See, this is why you get the big bucks… 😉
HA!
[…] Brent Ozar shows why the StartDate + EndDate pattern is not great for filtering: […]
What about using a Temporal table. Add a user to the table when they “Start” and have a Job delete them when the End Date is reached, or in a trigger where CancelledEarlyDate is set to current (I’m assuming that you only set CancelledEarlyDate to the current date, if not, then into the previous Job they go.
Then you can simply use the Temporal querying for any specific date.
Scott – sure, but then you’d have to change the queries (often dramatically, as I talk about in the next post when the early cancelation date column comes into play.)
I wish I could tell people, “hey, just change the way you store and query data,” but in real life, that’s usually a pretty tough sell.
This would required quantum physics (as object can have 2 different values at the same time, like the start and the end) in order to make it work great 😉
Maybe in SQL2119
how about treating timestamps like points in 1 dimensional space and use heavy artillery of spatial goodies builtin db engine?

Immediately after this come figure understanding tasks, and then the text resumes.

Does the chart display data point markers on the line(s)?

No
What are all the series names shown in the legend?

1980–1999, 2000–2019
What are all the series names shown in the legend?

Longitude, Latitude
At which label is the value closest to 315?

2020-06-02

Filip – go ahead and read the whole post, particularly the part about suggestions.
I’ve read that part before posting my question (no fingers crossed). I’ll try that myself when I manage to accumulate some free time. I won’t forget that topic, because I’m dealing with sub 1TB tables, where long scans on timestamp columns pains me every week.

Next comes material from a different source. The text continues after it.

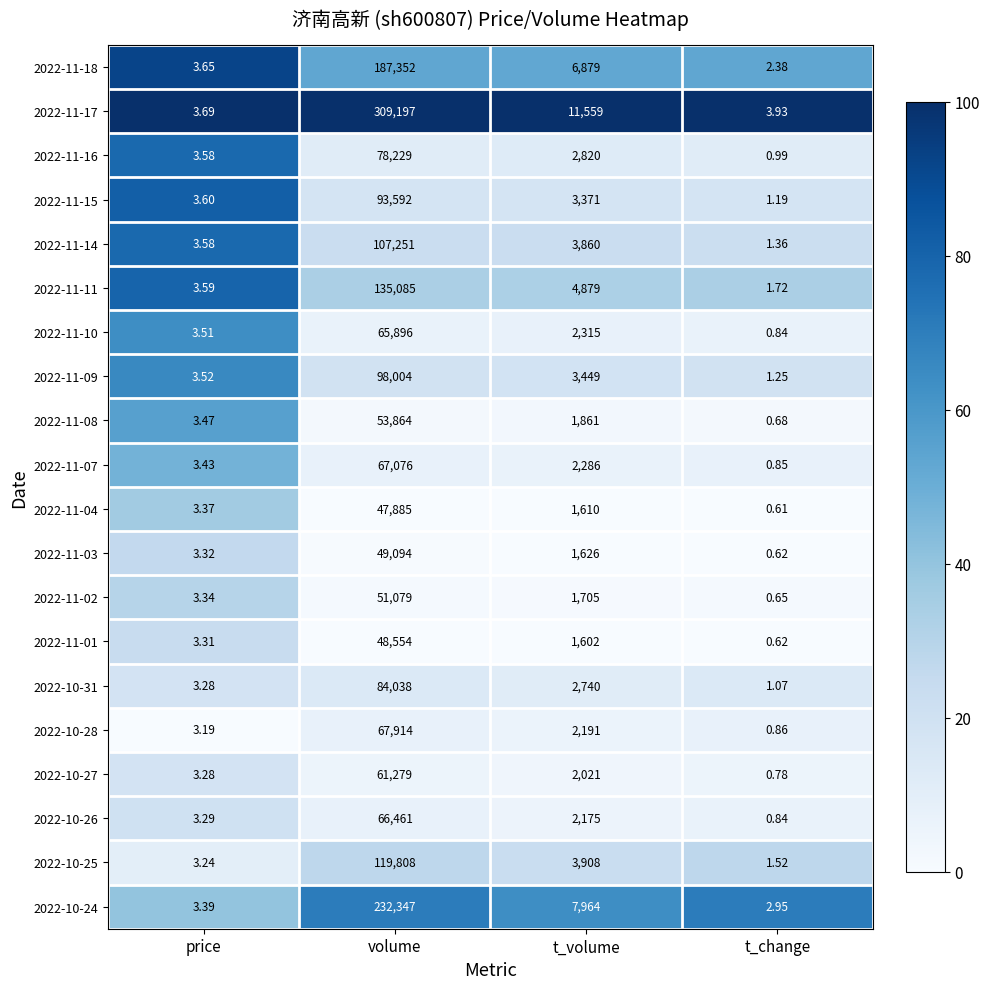

At which category is the sum across all series the highest?

volume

Wonder where you got that scenario from… 😉 Thank you for sharing, big hug my friend!
I thought you’d like that! Good hearing from you, and hope to see you again soon.
I do indeed!
Same here.
Hi,
I’d like to know when was the first order and last order placed for a given product. How to extract first order start date and last order end date from same column (OrderDate)?Do I need to use dateadd() or lead function?
Hi, Chris. Unfortunately I can’t do free personalized consulting & training here in the comments.